From the above description, one skilled in the art can easily ascertain the essential characteristics of the present invention, and without departing from the spirit and scope thereof, can make various changes and modifications of the invention to adapt it to various usages and conditions. Thus, other embodiments are also within the scope of the following claims.

Claims

1. A composition comprising at least two extracts selected from the group consisting of a Schizandra extract, a Trichosanthes extract, a Glycine extract, and a Yucca extract.

2. The composition of claim 1, wherein the composition contains a Schizandra extract, a Trichosanthes extract, a Glycine extract, and a Yucca extract.

3. The composition of claim 2, wherein the extracts are mixed at a ratio of 1-10:1-10:1-10:1-10.

4. The composition of claim 3, wherein the extracts are mixed at a ratio of 1:1:1:1.

5. A method of inducing apoptosis, comprising contacting cells with a composition of claim 1.

6. The method of claim 5, wherein the composition contains a Schizandra extract, a Trichosanthes extract, a Glycine extract, and a Yucca extract.

7. The method of claim 6, wherein the extracts are mixed at a ratio of 1-10:1-10:1-10:1-10.

8. The method of claim 7, wherein the extracts are mixed at a ratio of 1:1:1:1.

9. A method of inducing cell cycle arrest, comprising contacting cells with a composition of claim 1.

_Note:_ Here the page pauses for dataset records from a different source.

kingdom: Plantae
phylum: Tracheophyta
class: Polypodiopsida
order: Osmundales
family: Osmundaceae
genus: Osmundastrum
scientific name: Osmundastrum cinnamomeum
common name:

10. The method of claim 9, wherein the composition contains a Schizandra extract, a Trichosanthes extract, a Glycine extract, and a Yucca extract.

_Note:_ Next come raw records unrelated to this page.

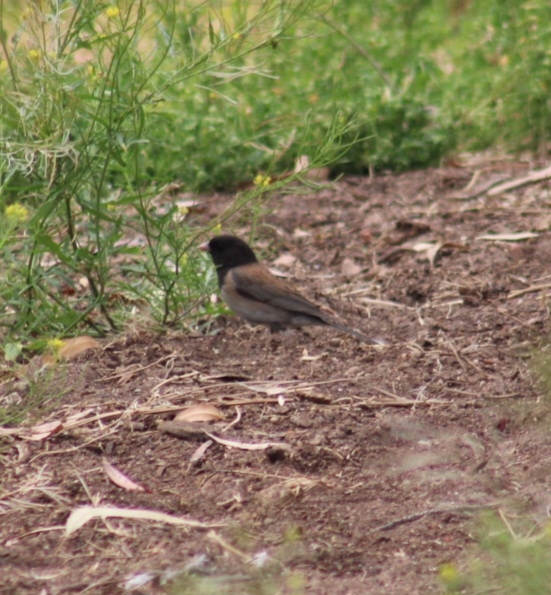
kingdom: Animalia
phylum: Chordata
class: Aves
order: Passeriformes
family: Passerellidae
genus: Junco
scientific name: Junco hyemalis
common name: Dark-eyed junco
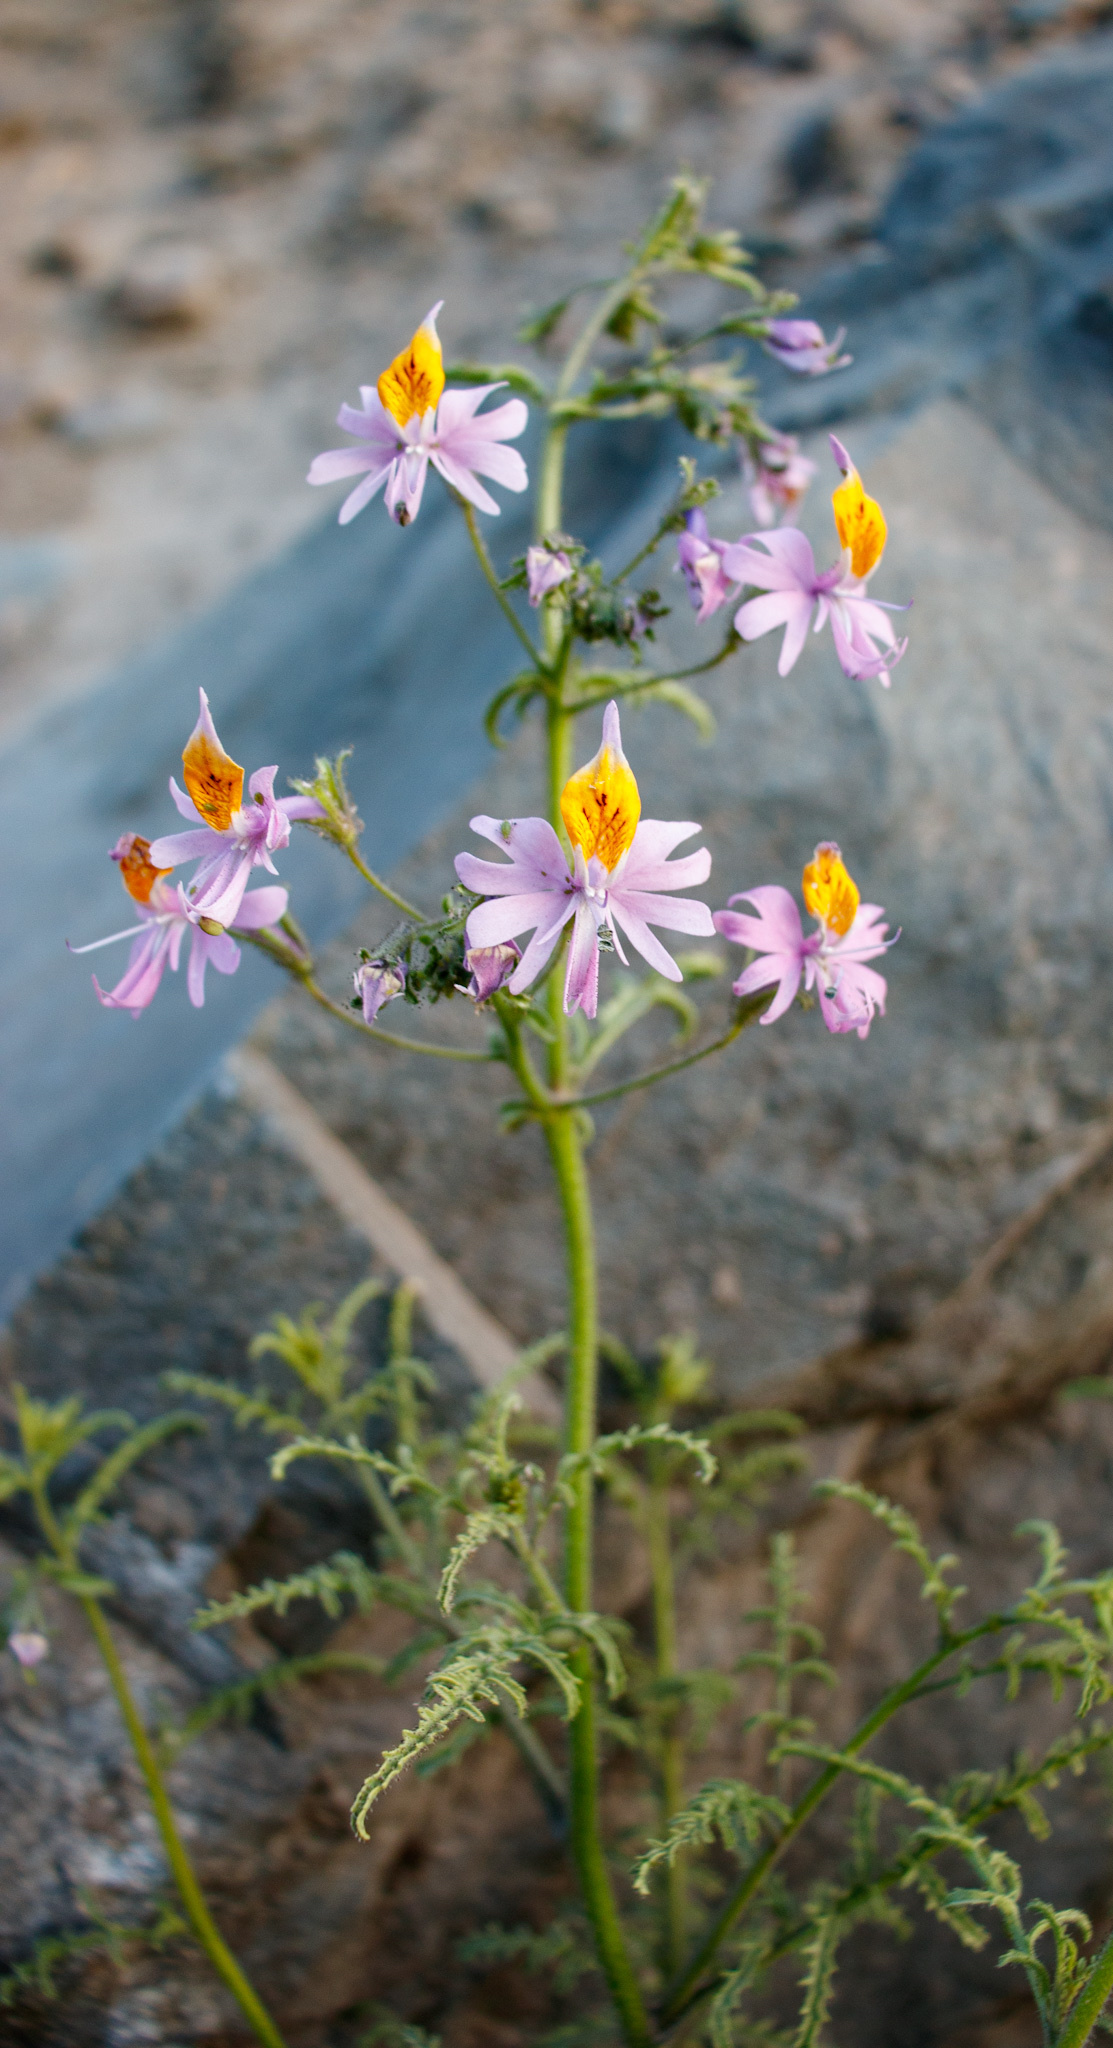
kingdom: Plantae
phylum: Tracheophyta
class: Magnoliopsida
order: Solanales
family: Solanaceae
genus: Schizanthus
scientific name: Schizanthus hookeri
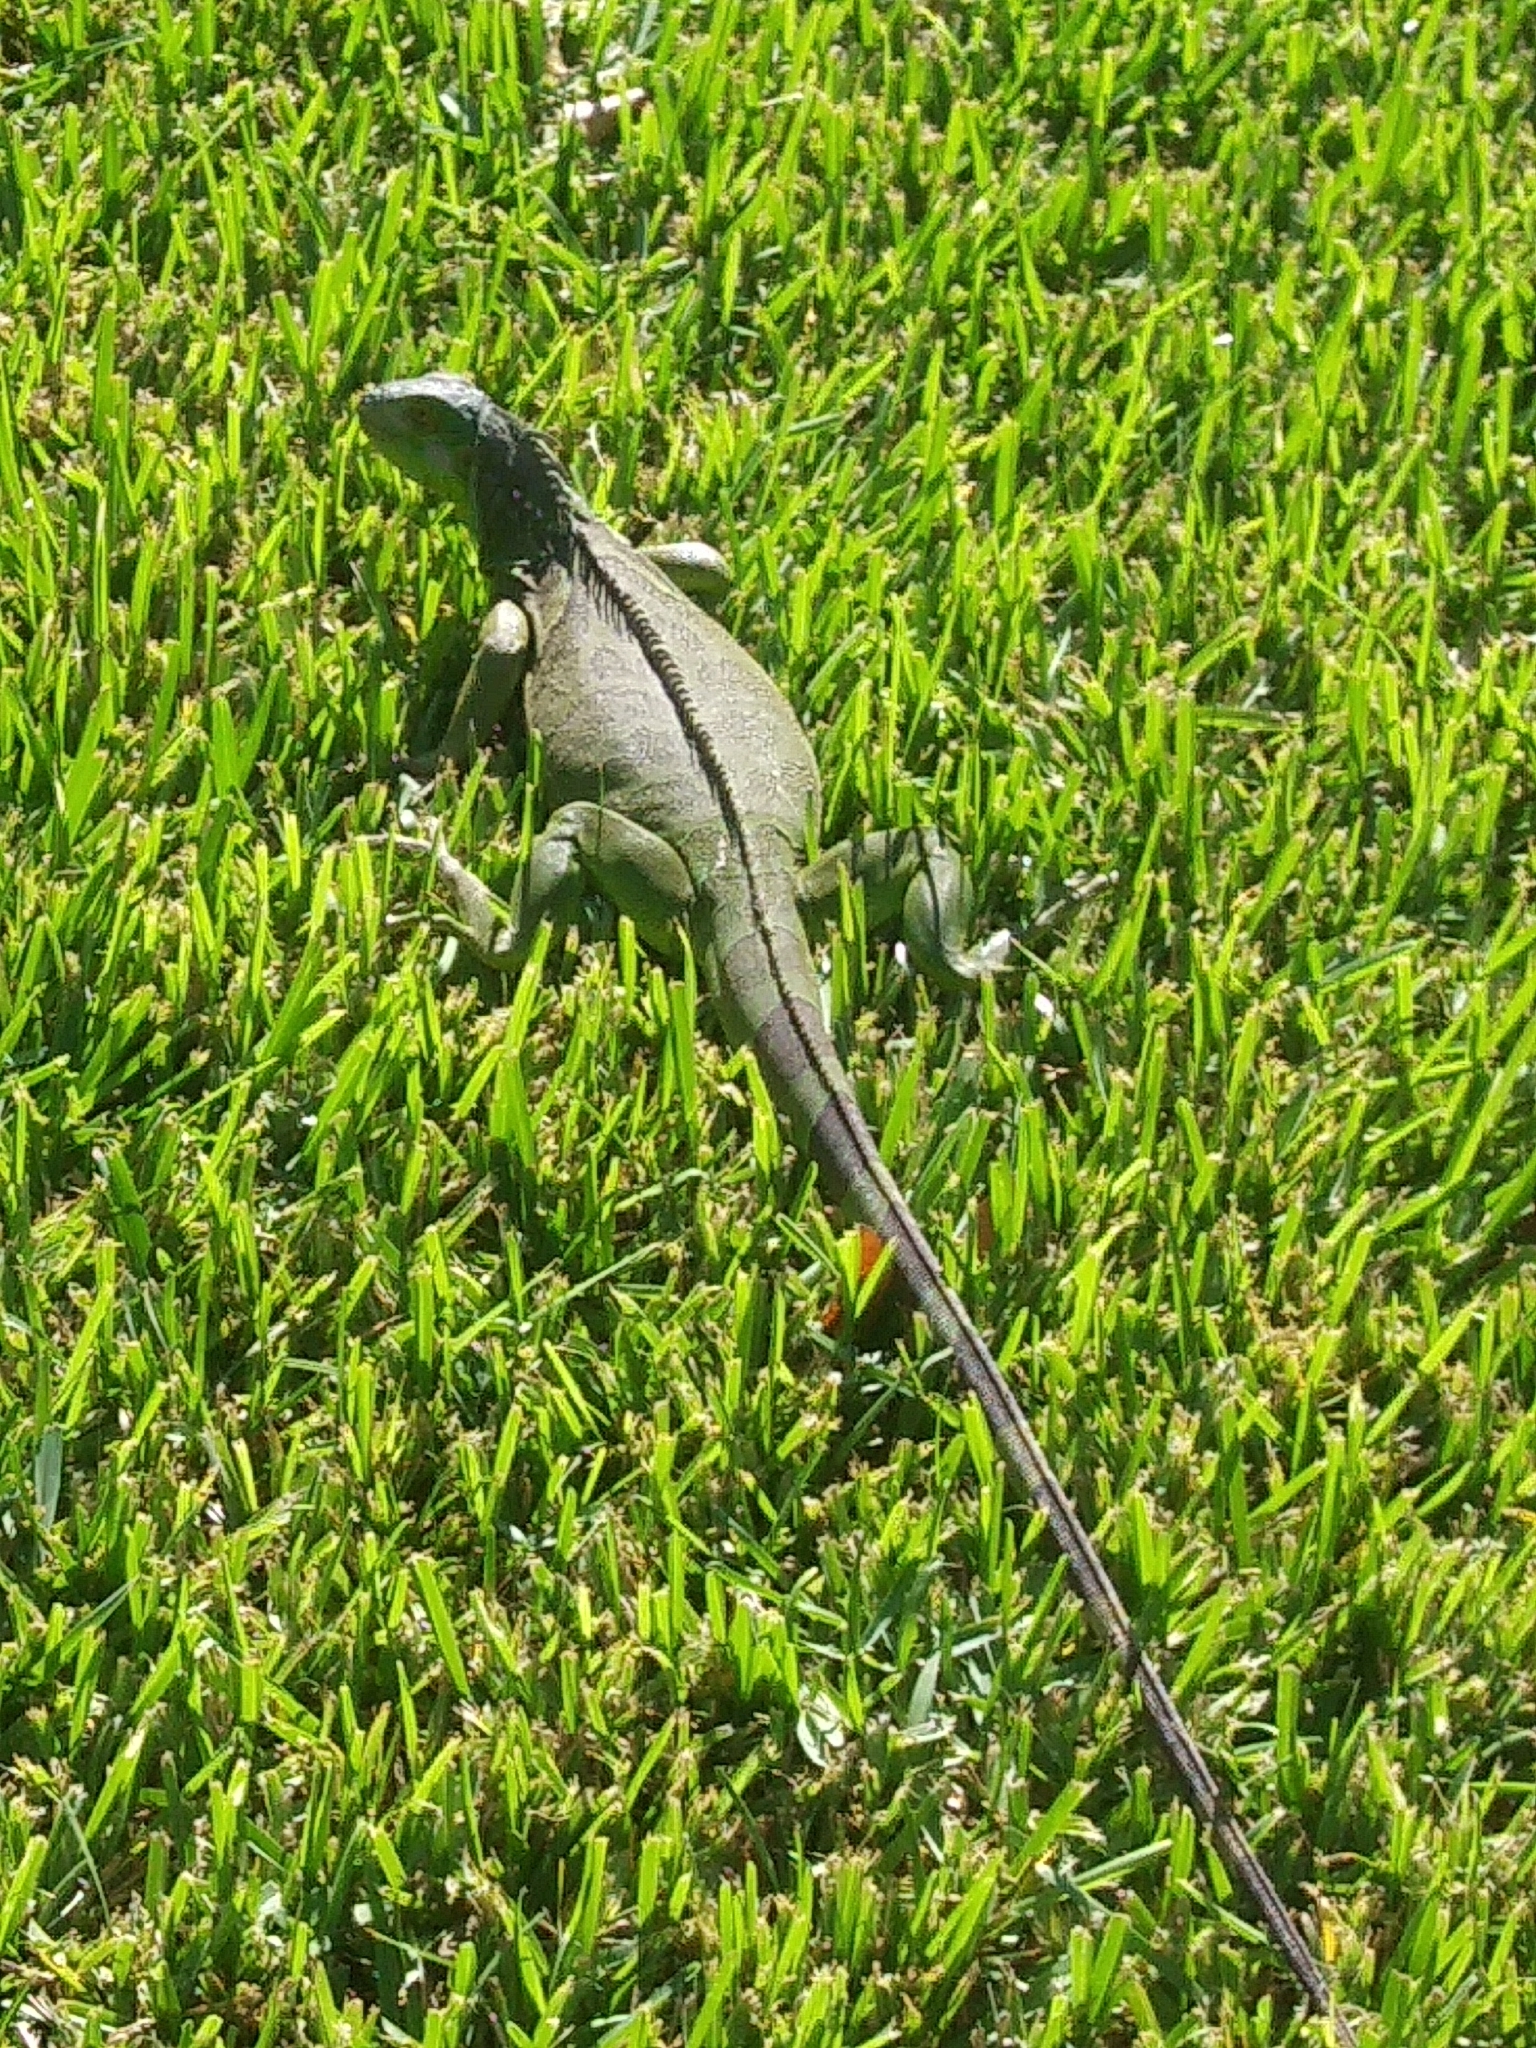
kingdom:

11. The method of claim 10, wherein the extracts are mixed at a ratio of 1-10:1-10:1-10:1-10.

12. The method of claim 11, wherein the extracts are mixed at a ratio of 1:1:1:1.

13. A method of inhibiting angiogenesis, comprising administering to a subject in need thereof an effective amount of a composition of claim 1.

14. The method of claim 13, wherein the composition contains a Schizandra extract, a Trichosanthes extract, a Glycine extract, and a Yucca extract.

15. The method of claim 14, wherein the extracts are mixed at a ratio of 1-10:1-10:1-10:1-10.

16. The method of claim 15, wherein the extracts are mixed at a ratio of 1:1:1:1.

17. A method of inhibiting tumor cell metastasis, comprising administering to a subject in need thereof an effective amount of a composition of claim 1.

18. The method of claim 17, wherein the composition contains a Schizandra extract, a Trichosanthes extract, a Glycine extract, and a Yucca extract.

19. The method of claim 18, wherein the extracts are mixed at a ratio of 1-10:1-10:1-10:1-10.

20. The method of claim 19, wherein the extracts are mixed at a ratio of 1:1:1:1.

21. A method of treating a cell proliferation disorder, comprising administering to a subject in need thereof an effective amount of a composition of claim 1.

22. The method of claim 21, wherein the composition contains a Schizandra extract, a Trichosanthes extract, a Glycine extract, and a Yucca extract.

23. The method of claim 22, wherein the extracts are mixed at a ratio of 1-10:1-10:1-10:1-10.

24. The method of claim 23, wherein the extracts are mixed at a ratio of 1:1:1:1.